I think it is easier to strengthen the guarantee than loosen it later
especially since it is not yet clear that we have a use case for the
stronger semantic. At least the initial motivation for MAP_SYNC was
for writers.

2017-11-01 03:47:07

by Ross Zwisler

[permalink] [raw]
Subject: Re: [PATCH 17/17] xfs: support for synchronous DAX faults

On Tue, Oct 31, 2017 at 02:50:01PM -0700, Dan Williams wrote:
> On Tue, Oct 31, 2017 at 8:19 AM, Jan Kara <[email protected]> wrote:
> > On Fri 27-10-17 12:08:34, Jan Kara wrote:
> >> On Fri 27-10-17 08:16:11, Dave Chinner wrote:
> >> > On Thu, Oct 26, 2017 at 05:48:04PM +0200, Jan Kara wrote:
> >> > > > > diff --git a/fs/xfs/xfs_iomap.c b/fs/xfs/xfs_iomap.c
> >> > > > > index f179bdf1644d..b43be199fbdf 100644
> >> > > > > --- a/fs/xfs/xfs_iomap.c
> >> > > > > +++ b/fs/xfs/xfs_iomap.c
> >> > > > > @@ -33,6 +33,7 @@
> >> > > > > #include "xfs_error.h"
> >> > > > > #include "xfs_trans.h"
> >> > > > > #include "xfs_trans_space.h"
> >> > > > > +#include "xfs_inode_item.h"
> >> > > > > #include "xfs_iomap.h"
> >> > > > > #include "xfs_trace.h"
> >> > > > > #include "xfs_icache.h"
> >> > > > > @@ -1086,6 +1087,10 @@ xfs_file_iomap_begin(
> >> > > > > trace_xfs_iomap_found(ip, offset, length, 0, &imap);
> >> > > > > }
> >> > > > >
> >> > > > > + if ((flags & IOMAP_WRITE) && xfs_ipincount(ip) &&
> >> > > > > + (ip->i_itemp->ili_fsync_fields & ~XFS_ILOG_TIMESTAMP))
> >> > > > > + iomap->flags |= IOMAP_F_DIRTY;
> >> > > >
> >> > > > This is the very definition of an inode that is "fdatasync dirty".
> >> > > >
> >> > > > Hmmmm, shouldn't this also be set for read faults, too?
> >> > >
> >> > > No, read faults don't need to set IOMAP_F_DIRTY since user cannot write any
> >> > > data to the page which he'd then like to be persistent. The only reason why
> >> > > I thought it could be useful for a while was that it would be nice to make
> >> > > MAP_SYNC mapping provide the guarantee that data you see now is the data
> >> > > you'll see after a crash
> >> >
> >> > Isn't that the entire point of MAP_SYNC? i.e. That when we return
> >> > from a page fault, the app knows that the data and it's underlying
> >> > extent is on persistent storage?
> >> >
> >> > > but we cannot provide that guarantee for RO
> >> > > mapping anyway if someone else has the page mapped as well. So I just
> >> > > decided not to return IOMAP_F_DIRTY for read faults.
> >> >
> >> > If there are multiple MAP_SYNC mappings to the inode, I would have
> >> > expected that they all sync all of the data/metadata on every page
> >> > fault, regardless of who dirtied the inode. An RO mapping doesn't
> >>
> >> Well, they all do sync regardless of who dirtied the inode on every *write*
> >> fault.
> >>
> >> > mean the data/metadata on the inode can't change, it just means it
> >> > can't change through that mapping. Running fsync() to guarantee the
> >> > persistence of that data/metadata doesn't actually changing any
> >> > data....

* PROBLEM TO WORK ON: In the thread on synchronous DAX faults, rewrite the paragraph that opens "Isn't that the entire point of MAP_SYNC?" as one shorter sentence that keeps its main facts.

* DATA SHOWN:

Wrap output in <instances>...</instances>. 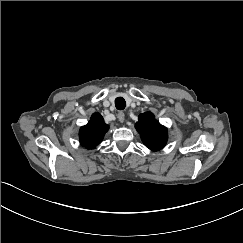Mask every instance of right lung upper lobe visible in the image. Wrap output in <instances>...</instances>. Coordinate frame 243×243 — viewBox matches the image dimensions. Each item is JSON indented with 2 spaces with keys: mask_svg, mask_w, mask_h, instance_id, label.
Listing matches in <instances>:
<instances>
[{
  "mask_svg": "<svg viewBox=\"0 0 243 243\" xmlns=\"http://www.w3.org/2000/svg\"><path fill=\"white\" fill-rule=\"evenodd\" d=\"M109 126L99 113H94L87 125L80 129V143L88 149L95 148L103 139Z\"/></svg>",
  "mask_w": 243,
  "mask_h": 243,
  "instance_id": "right-lung-upper-lobe-1",
  "label": "right lung upper lobe"
}]
</instances>
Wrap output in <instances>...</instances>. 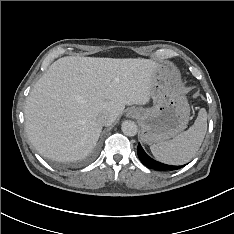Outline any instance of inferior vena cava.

* ANSWER TO THE TASK: Isn't MAP_SYNC meant to let the app know, on return from a page fault, that the data and its underlying extent are on persistent storage?